**Problem statement**
Copy the lines below as they are; omit the images they contain.

**** Data block ****

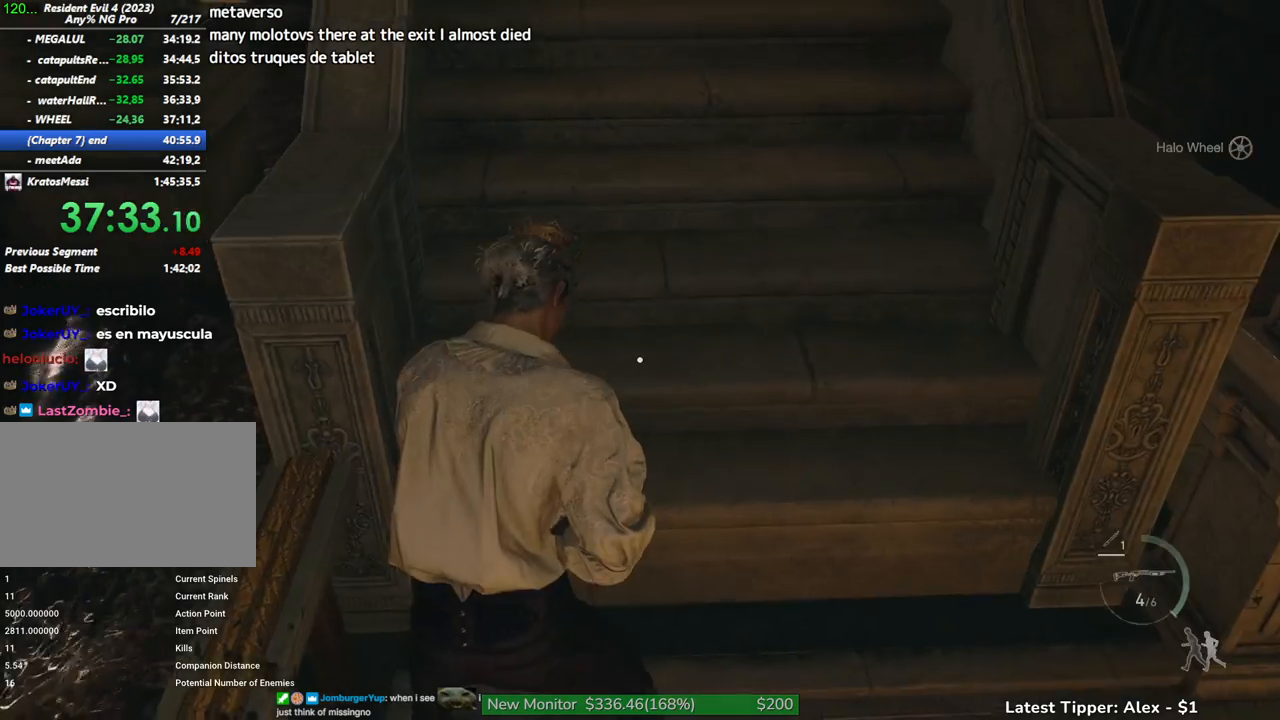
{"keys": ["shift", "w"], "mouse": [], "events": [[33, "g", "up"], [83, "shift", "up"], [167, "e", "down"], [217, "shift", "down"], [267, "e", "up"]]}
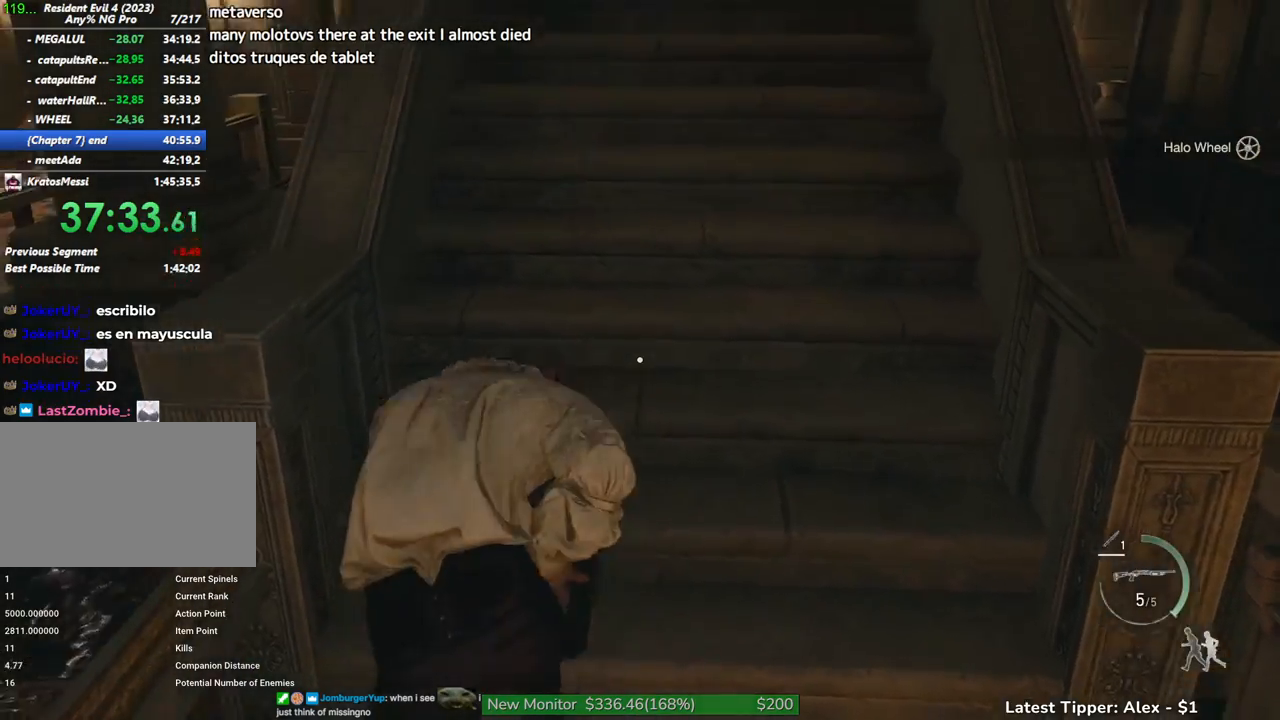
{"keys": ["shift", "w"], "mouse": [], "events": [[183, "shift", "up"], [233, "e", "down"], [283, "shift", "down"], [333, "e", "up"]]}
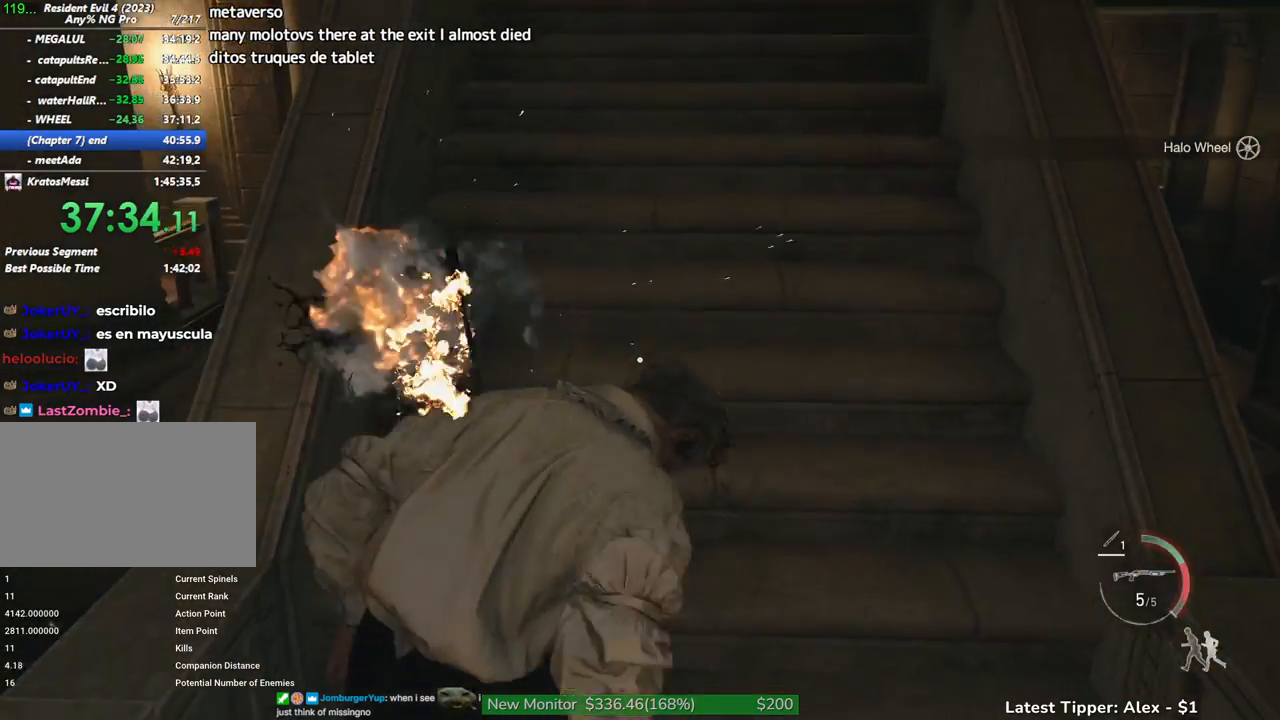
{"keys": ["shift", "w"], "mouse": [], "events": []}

****

**Answer**
{"keys": ["shift", "w"], "mouse": [], "events": [[33, "g", "up"], [83, "shift", "up"], [167, "e", "down"], [217, "shift", "down"], [267, "e", "up"]]}
{"keys": ["shift", "w"], "mouse": [], "events": [[183, "shift", "up"], [233, "e", "down"], [283, "shift", "down"], [333, "e", "up"]]}
{"keys": ["shift", "w"], "mouse": [], "events": []}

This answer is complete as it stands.